Task input>
===============
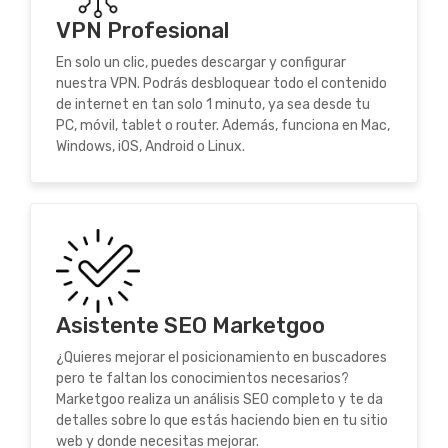
VPN Profesional
En solo un clic, puedes descargar y configurar
nuestra VPN. Podrás desbloquear todo el contenido
de internet en tan solo 1 minuto, ya sea desde tu
PC, móvil, tablet o router. Además, funciona en Mac,
Windows, iOS, Android o Linux.
Asistente SEO Marketgoo
¿Quieres mejorar el posicionamiento en buscadores
pero te faltan los conocimientos necesarios?
Marketgoo realiza un análisis SEO completo y te da
detalles sobre lo que estás haciendo bien en tu sitio
web y donde necesitas mejorar.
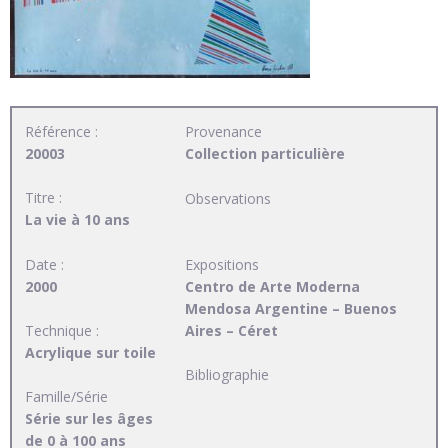
Référence :
Provenance
20003
Collection particulière
Titre :
Observations
La vie à 10 ans
Date :
Expositions
2000
Centro de Arte Moderna
Mendosa Argentine – Buenos
Technique :
Aires – Céret
Acrylique sur toile
Bibliographie
Famille/Série
Série sur les âges
de 0 à 100 ans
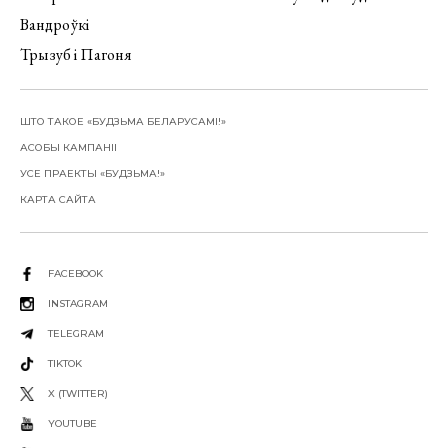
Вандроўкі
Трызуб і Пагоня
ШТО ТАКОЕ «БУДЗЬМА БЕЛАРУСАМІ!»
АСОБЫ КАМПАНІІ
УСЕ ПРАЕКТЫ «БУДЗЬМА!»
КАРТА САЙТА
FACEBOOK
INSTAGRAM
TELEGRAM
TIKTOK
X (TWITTER)
YOUTUBE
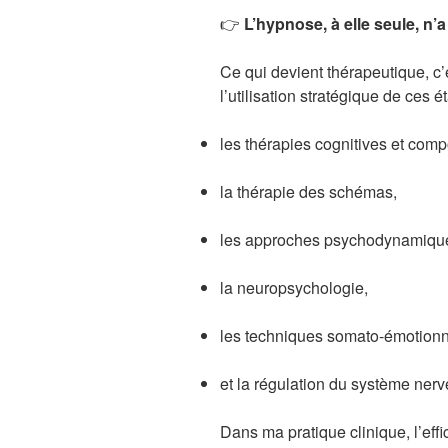
👉
L’hypnose, à elle seule, n’
Ce qui devient thérapeutique, c
l’utilisation stratégique de ces é
les thérapies cognitives et com
la thérapie des schémas,
les approches psychodynamiqu
la neuropsychologie,
les techniques somato-émotionn
et la régulation du système ner
Dans ma pratique clinique, l’effi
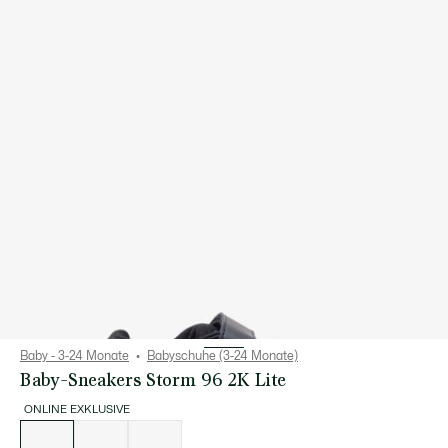
Baby - 3-24 Monate
Babyschuhe (3-24 Monate)
Baby-Sneakers Storm 96 2K Lite
ONLINE EXKLUSIVE
Liste
der
Varianten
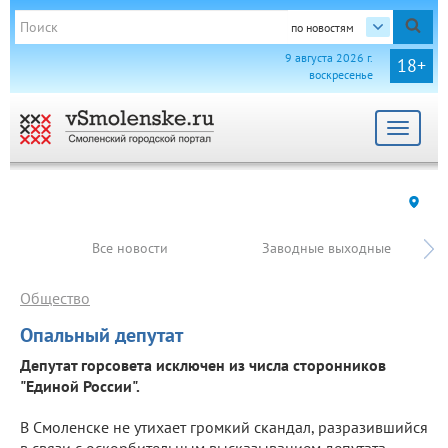
по новостям
9 августа 2026 г.
18+
воскресенье
Toggle
navigat
Все новости
Заводные выходные
Общество
Опальный депутат
Депутат горсовета исключен из числа сторонников
"Единой России".
В Смоленске не утихает громкий скандал, разразившийся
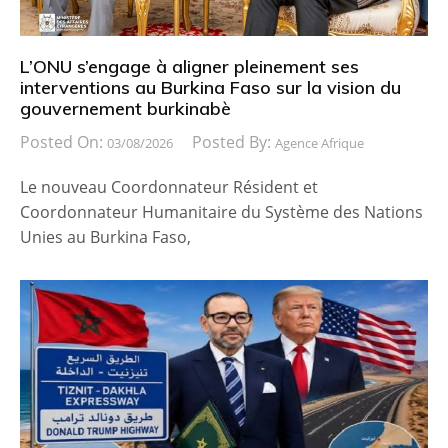
L’ONU s’engage à aligner pleinement ses
interventions au Burkina Faso sur la vision du
gouvernement burkinabè
Posted On:
Posted By:
03/08/2026
Agence Afrique
Le nouveau Coordonnateur Résident et
Coordonnateur Humanitaire du Système des Nations
Unies au Burkina Faso,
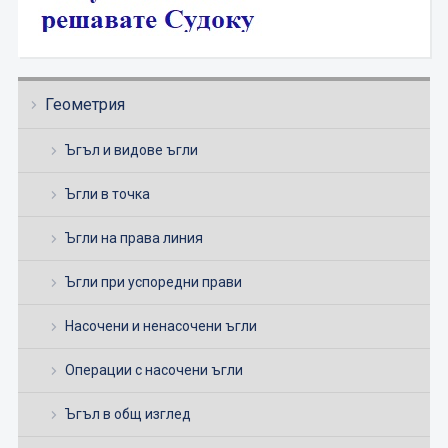
Геометрия
Ъгъл и видове ъгли
Ъгли в точка
Ъгли на права линия
Ъгли при успоредни прави
Насочени и ненасочени ъгли
Операции с насочени ъгли
Ъгъл в общ изглед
===============
Problem description> Please output all of the entries exactly as they appear, with no pictures.

Worked solution>
VPN Profesional
En solo un clic, puedes descargar y configurar
nuestra VPN. Podrás desbloquear todo el contenido
de internet en tan solo 1 minuto, ya sea desde tu
PC, móvil, tablet o router. Además, funciona en Mac,
Windows, iOS, Android o Linux.
Asistente SEO Marketgoo
¿Quieres mejorar el posicionamiento en buscadores
pero te faltan los conocimientos necesarios?
Marketgoo realiza un análisis SEO completo y te da
detalles sobre lo que estás haciendo bien en tu sitio
web y donde necesitas mejorar.
Référence :
Provenance
20003
Collection particulière
Titre :
Observations
La vie à 10 ans
Date :
Expositions
2000
Centro de Arte Moderna
Mendosa Argentine – Buenos
Technique :
Aires – Céret
Acrylique sur toile
Bibliographie
Famille/Série
Série sur les âges
de 0 à 100 ans
Вандроўкі
Трызуб і Пагоня
ШТО ТАКОЕ «БУДЗЬМА БЕЛАРУСАМІ!»
АСОБЫ КАМПАНІІ
УСЕ ПРАЕКТЫ «БУДЗЬМА!»
КАРТА САЙТА
FACEBOOK
INSTAGRAM
TELEGRAM
TIKTOK
X (TWITTER)
YOUTUBE
👉
L’hypnose, à elle seule, n’
Ce qui devient thérapeutique, c
l’utilisation stratégique de ces é
les thérapies cognitives et com
la thérapie des schémas,
les approches psychodynamiqu
la neuropsychologie,
les techniques somato-émotionn
et la régulation du système ner
Dans ma pratique clinique, l’effi
Baby - 3-24 Monate
Babyschuhe (3-24 Monate)
Baby-Sneakers Storm 96 2K Lite
ONLINE EXKLUSIVE
Liste
der
Varianten
по новостям
9 августа 2026 г.
18+
воскресенье
Toggle
navigat
Все новости
Заводные выходные
Общество
Опальный депутат
Депутат горсовета исключен из числа сторонников
"Единой России".
В Смоленске не утихает громкий скандал, разразившийся
L’ONU s’engage à aligner pleinement ses
interventions au Burkina Faso sur la vision du
gouvernement burkinabè
Posted On:
Posted By:
03/08/2026
Agence Afrique
Le nouveau Coordonnateur Résident et
Coordonnateur Humanitaire du Système des Nations
Unies au Burkina Faso,
Геометрия
Ъгъл и видове ъгли
Ъгли в точка
Ъгли на права линия
Ъгли при успоредни прави
Насочени и ненасочени ъгли
Операции с насочени ъгли
Ъгъл в общ изглед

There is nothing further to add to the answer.